Le 31 août 2026, la Cameroon Civil Aviation Authority (CCAA) a officiellement lancé une étude de faisabilité sur la production locale de SAF, dans le cadre du programme ACT-SAF de l'OACI et avec un financement de l'Union européenne.
L'étude doit évaluer les ressources de biomasse disponibles dans le pays, les technologies de production adaptées, ainsi que les conditions d'infrastructure, de réglementation et d'investissement nécessaires pour bâtir une filière nationale. Ses conclusions doivent déboucher sur une feuille de route alignée sur les standards de l'OACI.
Ces carburants, produits à partir de résidus agricoles ou d'huiles usagées, peuvent réduire jusqu'à 80 % les émissions de CO₂ par rapport au kérosène classique sur l'ensemble de leur cycle de vie — un argument de poids alors que le programme CORSIA de l'OACI, adopté en 2016, imposera dès 2027 des règles de compensation contraignantes à l'ensemble des États membres.

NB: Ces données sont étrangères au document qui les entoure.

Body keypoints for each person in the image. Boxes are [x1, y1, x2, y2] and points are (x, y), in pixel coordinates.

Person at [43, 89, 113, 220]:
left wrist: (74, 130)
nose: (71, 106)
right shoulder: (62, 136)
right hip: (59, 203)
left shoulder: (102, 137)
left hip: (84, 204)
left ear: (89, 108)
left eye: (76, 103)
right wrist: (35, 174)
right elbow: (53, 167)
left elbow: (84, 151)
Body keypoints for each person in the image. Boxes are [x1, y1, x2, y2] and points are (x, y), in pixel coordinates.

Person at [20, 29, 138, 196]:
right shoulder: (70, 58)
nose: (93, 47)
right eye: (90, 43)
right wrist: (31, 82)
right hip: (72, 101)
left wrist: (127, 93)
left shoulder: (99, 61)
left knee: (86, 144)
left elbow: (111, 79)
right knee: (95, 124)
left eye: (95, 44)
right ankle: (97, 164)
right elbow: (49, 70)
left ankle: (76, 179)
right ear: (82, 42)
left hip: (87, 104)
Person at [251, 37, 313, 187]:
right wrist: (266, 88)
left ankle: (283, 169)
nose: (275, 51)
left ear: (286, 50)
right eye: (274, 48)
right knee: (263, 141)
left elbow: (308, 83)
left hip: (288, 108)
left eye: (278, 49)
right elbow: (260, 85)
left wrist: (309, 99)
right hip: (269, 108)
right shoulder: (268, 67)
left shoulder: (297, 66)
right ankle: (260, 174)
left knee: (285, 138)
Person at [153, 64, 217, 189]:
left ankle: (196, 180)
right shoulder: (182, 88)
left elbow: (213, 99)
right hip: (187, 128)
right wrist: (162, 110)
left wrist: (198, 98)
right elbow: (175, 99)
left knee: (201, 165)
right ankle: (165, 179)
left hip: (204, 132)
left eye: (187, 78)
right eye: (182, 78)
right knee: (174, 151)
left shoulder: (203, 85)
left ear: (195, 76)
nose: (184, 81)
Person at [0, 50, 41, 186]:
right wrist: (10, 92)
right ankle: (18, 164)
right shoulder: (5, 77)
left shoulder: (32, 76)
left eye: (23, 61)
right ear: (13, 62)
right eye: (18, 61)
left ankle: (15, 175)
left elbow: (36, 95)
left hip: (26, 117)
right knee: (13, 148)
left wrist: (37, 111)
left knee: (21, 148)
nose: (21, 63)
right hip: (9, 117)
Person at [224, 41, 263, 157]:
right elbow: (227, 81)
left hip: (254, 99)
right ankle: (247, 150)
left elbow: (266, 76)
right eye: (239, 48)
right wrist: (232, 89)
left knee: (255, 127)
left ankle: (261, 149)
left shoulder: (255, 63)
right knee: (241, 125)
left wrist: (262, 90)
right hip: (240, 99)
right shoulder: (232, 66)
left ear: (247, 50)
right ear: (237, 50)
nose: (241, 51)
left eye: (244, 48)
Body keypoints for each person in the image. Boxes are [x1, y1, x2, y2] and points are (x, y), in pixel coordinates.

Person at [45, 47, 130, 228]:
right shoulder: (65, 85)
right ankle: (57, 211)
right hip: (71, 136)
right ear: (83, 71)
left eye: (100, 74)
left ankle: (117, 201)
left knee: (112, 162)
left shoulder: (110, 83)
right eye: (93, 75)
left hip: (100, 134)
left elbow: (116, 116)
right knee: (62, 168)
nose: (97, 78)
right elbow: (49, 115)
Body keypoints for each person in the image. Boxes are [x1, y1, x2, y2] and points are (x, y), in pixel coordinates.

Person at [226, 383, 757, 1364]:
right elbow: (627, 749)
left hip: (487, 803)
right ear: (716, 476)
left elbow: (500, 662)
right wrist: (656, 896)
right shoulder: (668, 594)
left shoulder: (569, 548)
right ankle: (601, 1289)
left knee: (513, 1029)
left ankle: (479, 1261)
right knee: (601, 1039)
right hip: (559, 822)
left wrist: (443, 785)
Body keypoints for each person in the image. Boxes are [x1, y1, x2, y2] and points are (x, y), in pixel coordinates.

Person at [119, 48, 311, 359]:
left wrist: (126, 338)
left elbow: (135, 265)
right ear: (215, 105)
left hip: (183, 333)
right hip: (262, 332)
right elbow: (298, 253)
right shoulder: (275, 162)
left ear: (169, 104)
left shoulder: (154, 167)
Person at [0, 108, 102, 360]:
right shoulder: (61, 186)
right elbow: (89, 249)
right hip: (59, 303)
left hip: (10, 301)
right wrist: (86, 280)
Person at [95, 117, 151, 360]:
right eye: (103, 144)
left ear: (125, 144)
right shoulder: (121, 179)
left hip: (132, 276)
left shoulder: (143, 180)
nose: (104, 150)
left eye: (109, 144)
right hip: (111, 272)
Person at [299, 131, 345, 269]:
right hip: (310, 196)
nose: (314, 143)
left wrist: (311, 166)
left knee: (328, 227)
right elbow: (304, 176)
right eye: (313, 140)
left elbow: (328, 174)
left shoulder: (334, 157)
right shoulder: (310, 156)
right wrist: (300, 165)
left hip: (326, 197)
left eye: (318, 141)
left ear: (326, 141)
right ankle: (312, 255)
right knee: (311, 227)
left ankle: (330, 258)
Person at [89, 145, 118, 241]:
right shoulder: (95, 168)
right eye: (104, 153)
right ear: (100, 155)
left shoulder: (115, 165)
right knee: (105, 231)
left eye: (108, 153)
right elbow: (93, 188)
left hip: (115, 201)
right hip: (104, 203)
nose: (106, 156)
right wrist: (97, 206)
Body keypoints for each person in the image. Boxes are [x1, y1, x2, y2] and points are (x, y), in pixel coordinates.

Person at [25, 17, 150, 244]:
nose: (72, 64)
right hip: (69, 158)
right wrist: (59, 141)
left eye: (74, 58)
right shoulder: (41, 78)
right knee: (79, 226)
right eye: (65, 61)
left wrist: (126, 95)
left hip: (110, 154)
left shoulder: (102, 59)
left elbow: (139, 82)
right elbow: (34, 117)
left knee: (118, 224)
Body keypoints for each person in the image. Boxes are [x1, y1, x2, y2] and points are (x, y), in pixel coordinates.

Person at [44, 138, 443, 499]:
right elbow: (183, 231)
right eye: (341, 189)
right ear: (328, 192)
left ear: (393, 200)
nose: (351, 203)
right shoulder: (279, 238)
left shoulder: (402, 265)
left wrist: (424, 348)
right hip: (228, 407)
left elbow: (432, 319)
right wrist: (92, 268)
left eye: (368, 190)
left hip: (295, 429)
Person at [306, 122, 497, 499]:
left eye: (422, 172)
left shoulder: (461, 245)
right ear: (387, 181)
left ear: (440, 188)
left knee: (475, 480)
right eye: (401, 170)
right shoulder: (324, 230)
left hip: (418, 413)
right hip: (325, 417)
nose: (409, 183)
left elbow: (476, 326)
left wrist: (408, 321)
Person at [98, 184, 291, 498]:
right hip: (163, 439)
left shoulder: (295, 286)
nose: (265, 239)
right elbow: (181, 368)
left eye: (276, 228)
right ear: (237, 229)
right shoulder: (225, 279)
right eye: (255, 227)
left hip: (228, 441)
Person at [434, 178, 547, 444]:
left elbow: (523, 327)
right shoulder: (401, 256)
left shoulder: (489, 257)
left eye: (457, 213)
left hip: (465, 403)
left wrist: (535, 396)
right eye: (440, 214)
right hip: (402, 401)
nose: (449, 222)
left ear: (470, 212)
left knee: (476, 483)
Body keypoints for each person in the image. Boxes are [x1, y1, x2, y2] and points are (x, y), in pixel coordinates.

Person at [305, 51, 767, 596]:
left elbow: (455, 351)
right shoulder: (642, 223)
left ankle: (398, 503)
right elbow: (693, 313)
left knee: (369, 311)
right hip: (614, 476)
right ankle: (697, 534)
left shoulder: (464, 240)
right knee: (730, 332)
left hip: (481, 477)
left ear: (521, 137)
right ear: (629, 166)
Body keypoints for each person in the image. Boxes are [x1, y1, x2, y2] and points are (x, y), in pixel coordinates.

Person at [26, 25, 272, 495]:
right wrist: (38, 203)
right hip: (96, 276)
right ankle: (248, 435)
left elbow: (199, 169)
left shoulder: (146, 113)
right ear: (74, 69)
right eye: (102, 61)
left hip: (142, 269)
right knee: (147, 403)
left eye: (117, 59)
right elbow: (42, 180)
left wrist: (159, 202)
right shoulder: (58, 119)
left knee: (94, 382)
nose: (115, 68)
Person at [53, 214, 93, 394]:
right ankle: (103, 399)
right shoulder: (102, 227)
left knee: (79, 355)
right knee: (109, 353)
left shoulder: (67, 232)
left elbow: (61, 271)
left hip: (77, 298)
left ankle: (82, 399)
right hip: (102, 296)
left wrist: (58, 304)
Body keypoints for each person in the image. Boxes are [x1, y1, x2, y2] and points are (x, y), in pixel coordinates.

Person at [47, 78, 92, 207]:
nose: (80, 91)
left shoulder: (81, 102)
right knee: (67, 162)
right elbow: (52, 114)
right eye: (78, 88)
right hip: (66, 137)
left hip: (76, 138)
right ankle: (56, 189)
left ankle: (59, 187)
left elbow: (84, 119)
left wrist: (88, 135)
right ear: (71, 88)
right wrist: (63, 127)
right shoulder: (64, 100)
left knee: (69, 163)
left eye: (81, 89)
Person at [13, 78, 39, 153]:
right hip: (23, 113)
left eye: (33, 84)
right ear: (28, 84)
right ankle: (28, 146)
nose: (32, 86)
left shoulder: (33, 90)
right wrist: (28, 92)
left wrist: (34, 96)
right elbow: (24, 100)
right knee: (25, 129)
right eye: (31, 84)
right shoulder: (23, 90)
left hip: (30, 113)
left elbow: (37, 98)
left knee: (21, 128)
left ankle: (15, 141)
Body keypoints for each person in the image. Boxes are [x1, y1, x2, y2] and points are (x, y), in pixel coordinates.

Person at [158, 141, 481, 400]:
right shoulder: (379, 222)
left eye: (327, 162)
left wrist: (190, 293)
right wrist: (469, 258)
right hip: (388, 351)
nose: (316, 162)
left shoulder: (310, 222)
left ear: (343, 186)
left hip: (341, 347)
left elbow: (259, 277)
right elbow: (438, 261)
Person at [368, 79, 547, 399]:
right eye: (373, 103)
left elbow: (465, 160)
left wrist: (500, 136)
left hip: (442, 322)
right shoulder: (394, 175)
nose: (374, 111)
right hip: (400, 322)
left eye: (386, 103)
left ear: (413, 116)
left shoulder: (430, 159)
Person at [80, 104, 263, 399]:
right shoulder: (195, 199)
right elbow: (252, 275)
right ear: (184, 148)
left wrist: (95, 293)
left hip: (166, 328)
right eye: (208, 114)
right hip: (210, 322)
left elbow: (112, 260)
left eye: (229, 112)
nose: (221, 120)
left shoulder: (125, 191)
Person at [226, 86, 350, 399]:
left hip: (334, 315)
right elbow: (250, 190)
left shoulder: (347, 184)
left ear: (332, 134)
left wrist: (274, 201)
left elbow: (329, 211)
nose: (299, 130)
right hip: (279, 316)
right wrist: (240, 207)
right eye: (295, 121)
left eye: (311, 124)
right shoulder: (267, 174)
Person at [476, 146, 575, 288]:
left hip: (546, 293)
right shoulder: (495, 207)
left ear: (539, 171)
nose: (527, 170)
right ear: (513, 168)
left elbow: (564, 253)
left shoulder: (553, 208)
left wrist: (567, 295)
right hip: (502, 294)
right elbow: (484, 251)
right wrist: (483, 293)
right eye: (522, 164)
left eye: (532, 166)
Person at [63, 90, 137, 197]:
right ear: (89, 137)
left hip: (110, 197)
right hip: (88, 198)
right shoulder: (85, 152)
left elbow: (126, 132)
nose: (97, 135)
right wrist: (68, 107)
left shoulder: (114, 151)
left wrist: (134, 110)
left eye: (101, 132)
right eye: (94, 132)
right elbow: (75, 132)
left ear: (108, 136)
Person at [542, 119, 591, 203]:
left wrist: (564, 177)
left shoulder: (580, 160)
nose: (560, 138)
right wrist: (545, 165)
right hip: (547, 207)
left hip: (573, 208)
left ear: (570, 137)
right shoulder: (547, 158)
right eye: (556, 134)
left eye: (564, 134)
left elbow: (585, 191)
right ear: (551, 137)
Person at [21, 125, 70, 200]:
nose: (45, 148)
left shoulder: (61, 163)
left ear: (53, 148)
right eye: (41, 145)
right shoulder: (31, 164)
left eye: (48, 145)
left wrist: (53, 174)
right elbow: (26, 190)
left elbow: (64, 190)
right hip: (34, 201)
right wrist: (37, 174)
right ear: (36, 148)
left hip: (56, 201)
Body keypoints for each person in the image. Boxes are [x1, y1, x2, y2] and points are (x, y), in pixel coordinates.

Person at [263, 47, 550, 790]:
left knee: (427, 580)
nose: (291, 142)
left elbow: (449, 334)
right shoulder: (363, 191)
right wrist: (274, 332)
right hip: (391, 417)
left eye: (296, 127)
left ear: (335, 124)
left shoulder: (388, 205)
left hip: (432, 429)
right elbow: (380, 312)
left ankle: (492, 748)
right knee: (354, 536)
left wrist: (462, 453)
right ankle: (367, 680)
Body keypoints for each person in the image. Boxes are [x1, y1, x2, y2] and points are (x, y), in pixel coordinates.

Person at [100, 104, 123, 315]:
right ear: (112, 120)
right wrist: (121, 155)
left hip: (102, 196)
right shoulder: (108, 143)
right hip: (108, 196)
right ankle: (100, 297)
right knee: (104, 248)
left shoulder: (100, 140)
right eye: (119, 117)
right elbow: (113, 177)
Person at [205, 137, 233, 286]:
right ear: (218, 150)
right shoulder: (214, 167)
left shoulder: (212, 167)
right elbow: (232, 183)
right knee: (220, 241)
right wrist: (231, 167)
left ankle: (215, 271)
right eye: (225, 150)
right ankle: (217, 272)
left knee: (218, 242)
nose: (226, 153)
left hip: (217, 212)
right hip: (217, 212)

Sur le terrain, la CCAA vise à sécuriser 500 hectares dans la zone industrielle de Kribi pour y implanter un futur site pilote de production. Le choix n'est pas anodin : la ville dispose déjà d'un port en eau profonde et d'une logistique industrielle en expansion.
L'avancement du dossier a été passé en revue le 6 août 2026 à Yaoundé par un groupe de travail interministériel, signe que le projet dépasse le seul périmètre de l'aviation civile pour associer plusieurs administrations.
Reste que tout dépend désormais des résultats de l'étude, attendus dans les prochains mois : ce sont eux qui détermineront si une production camerounaise de SAF est techniquement, économiquement et environnementalement viable — et si les 500 hectares de Kribi accueilleront un jour de premières installations.